The reason they ate kiviak, and considered it a winter delicacy, is because they didn’t have any other choices.  Fermentation helped preserve food for the winter when hunting was even more difficult, and they had no grocery stores or restaurants or keto-candy bars available.

The most coveted part of the kiviak was the heart.  Think about that.  To you and I this sounds horribly disgusting, and, well, it probably is.  You and I would probably need to be 14 days without any food to be like, “yeah… um… ok, so, like, I guess I’ll eat that fermented seal heart from the other week…” and we’d probably still gag.  And there’s no way in hell that you or I would be overeating fermented beaks.

What’s the point of all this gross talk?  Number one, I’m mostly a large child, so I enjoy grossing people out.  Number two, it’s to point out the real secret to Inuit health on a ketogenic diet: caloric balance.  When the best tasting food of your whole year is a fermented seal heart (that also smells like dead birds) you’re just not ever going to overeat relative to your energy needs.
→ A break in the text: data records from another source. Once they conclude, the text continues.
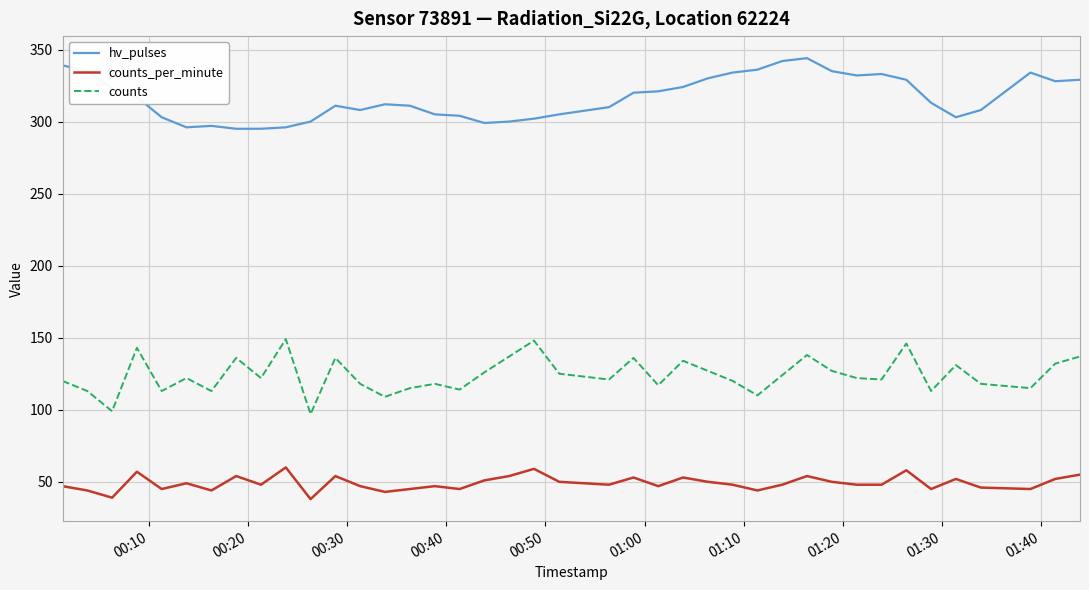

What is the difference between the maximum and minimum values in the counts_per_minute series?

22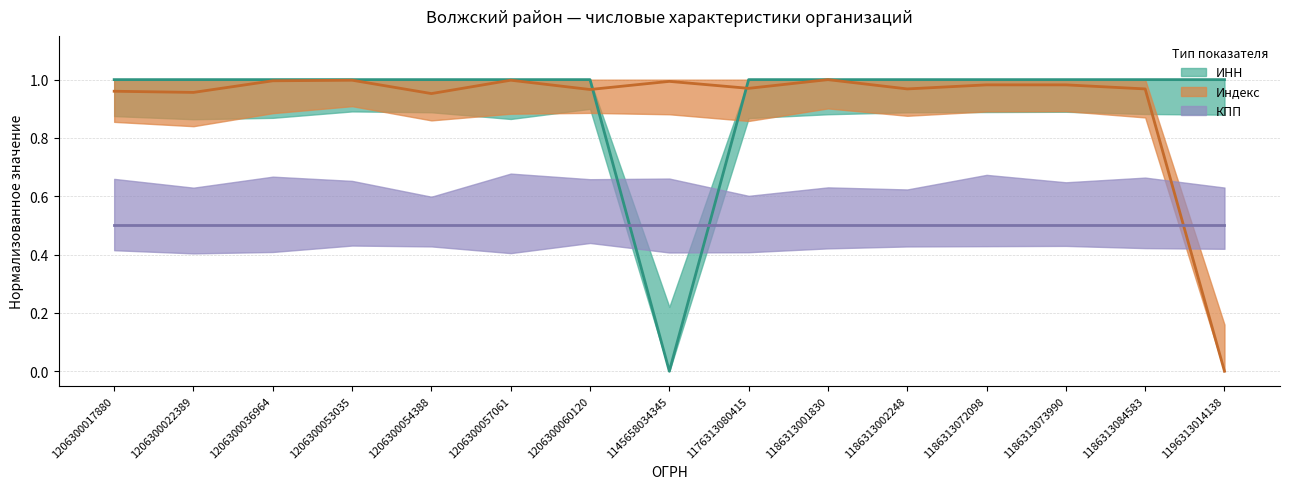

How many interior local peaks does the ИНН series have?

1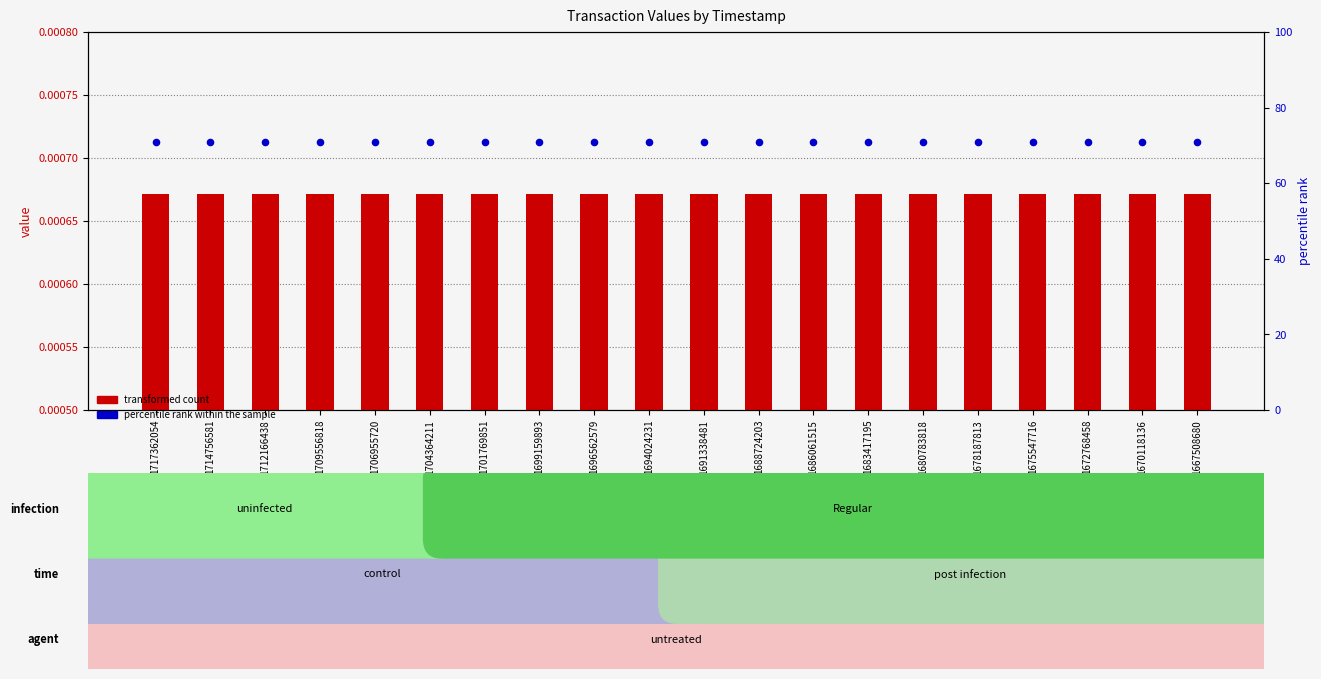

Which series has the widest spread of Y values?

transformed count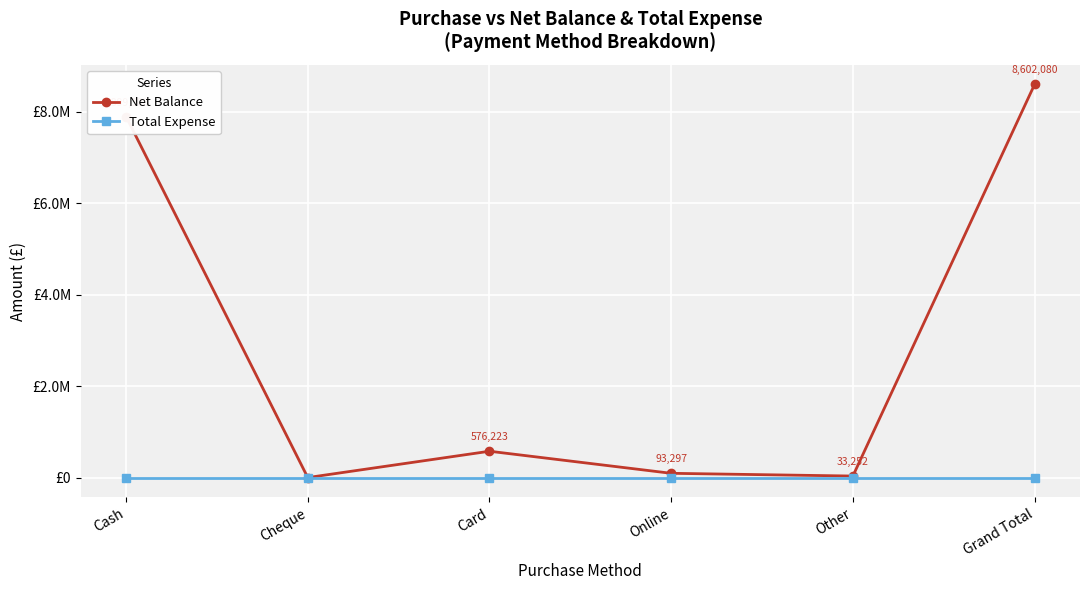

Where does the Net Balance series first go above 576223?

Cash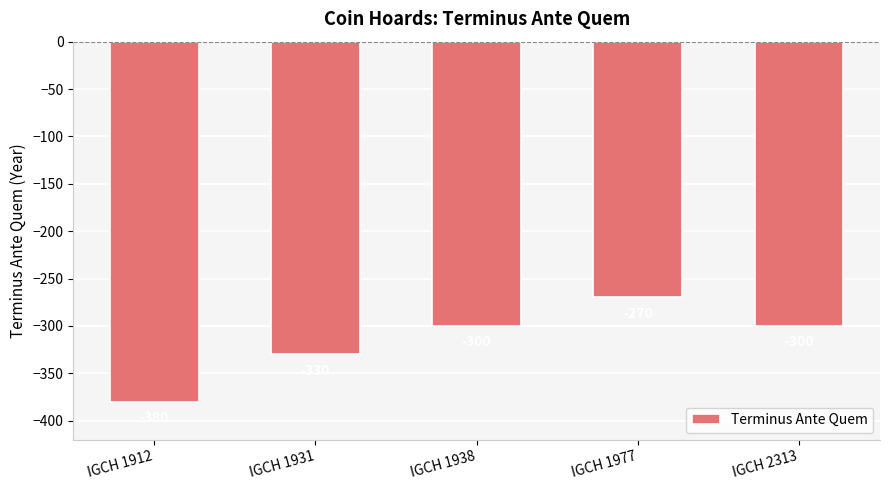

Reading left to right, what are all the values shown in this chart?

IGCH 1912=-380	IGCH 1931=-330	IGCH 1938=-300	IGCH 1977=-270	IGCH 2313=-300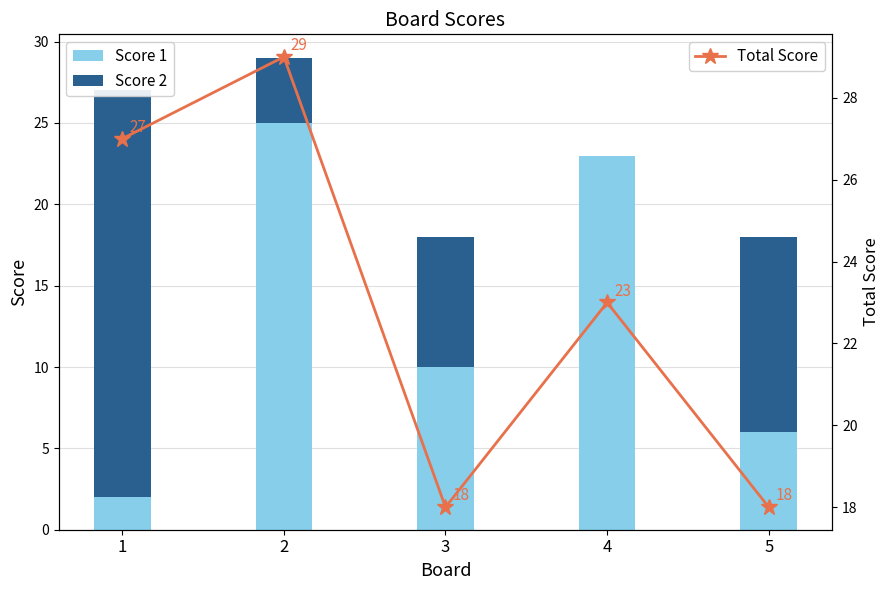

How many positive values does the Score 2 series have?

4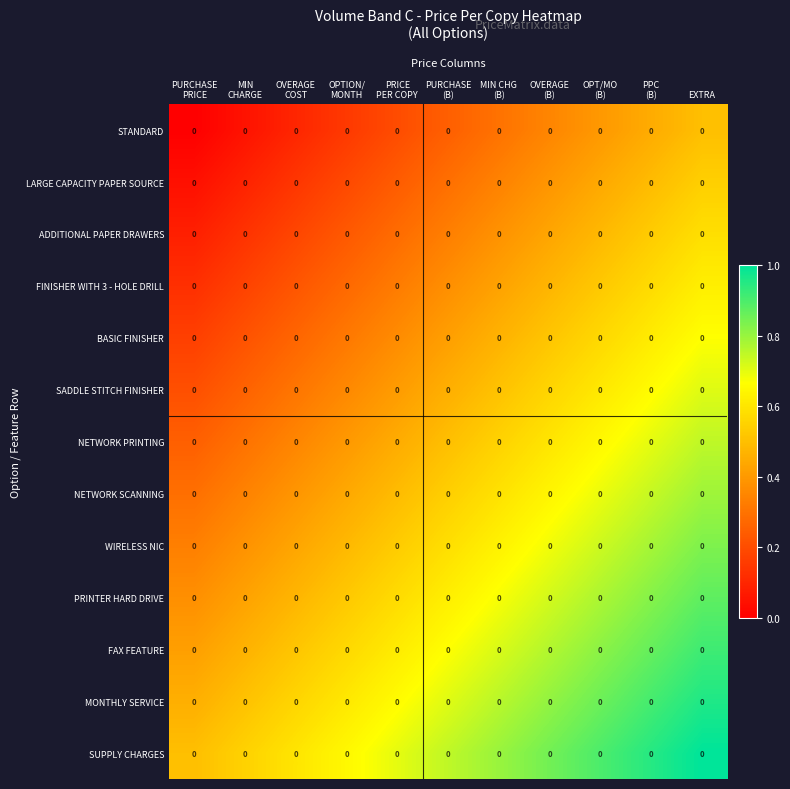

Rank the categories by SADDLE STITCH FINISHER value from lowest to highest.

PURCHASE PRICE, MIN CHARGE, OVERAGE COST, OPTION/ MONTH, PRICE PER COPY, PURCHASE (B), MIN CHG (B), OVERAGE (B), OPT/MO (B), PPC (B), EXTRA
You can’t replicate the benefits of one of the very few ancient ketogenic diets if you can buy keto cookies, ribeyes, or, even butter.  When you have unlimited access to delicious foods you can’t have the benefits that come from zero access to delicious food.

But, what about Paleo?
Paleolithic humans ate carbs whenever they could.  At the Arctic circle the Inuit has access to none, so they ate none, but the rest of the planet is very different.  The assumption of best-selling authors that paleolithic humans were carnivores who rarely ate carbs is wrong.  Research from preserved ancient human poop, ancient camp sites, and studying the few non-industrialized humans that are still alive show that humans eat carbs. We eat meat and fish too, and we also find starchy roots, wild yams, wild grains, etc, and we eat them every day if we can.

Bottom Line
Ketogenic diets suck for most people because they don’t mix well with anything, make most people feel like shit, often suppress thyroid function, and the high saturated fat content pushes cholesterol to unhealthy levels.  Keto diets also emphasize eating the highest fat foods available which is disastrous when people inevitably break down and have any source of carbohydrates.  Because a ketogenic diet requires perfection at a minimum, they will fail essentially everyone because nobody will be perfect forever.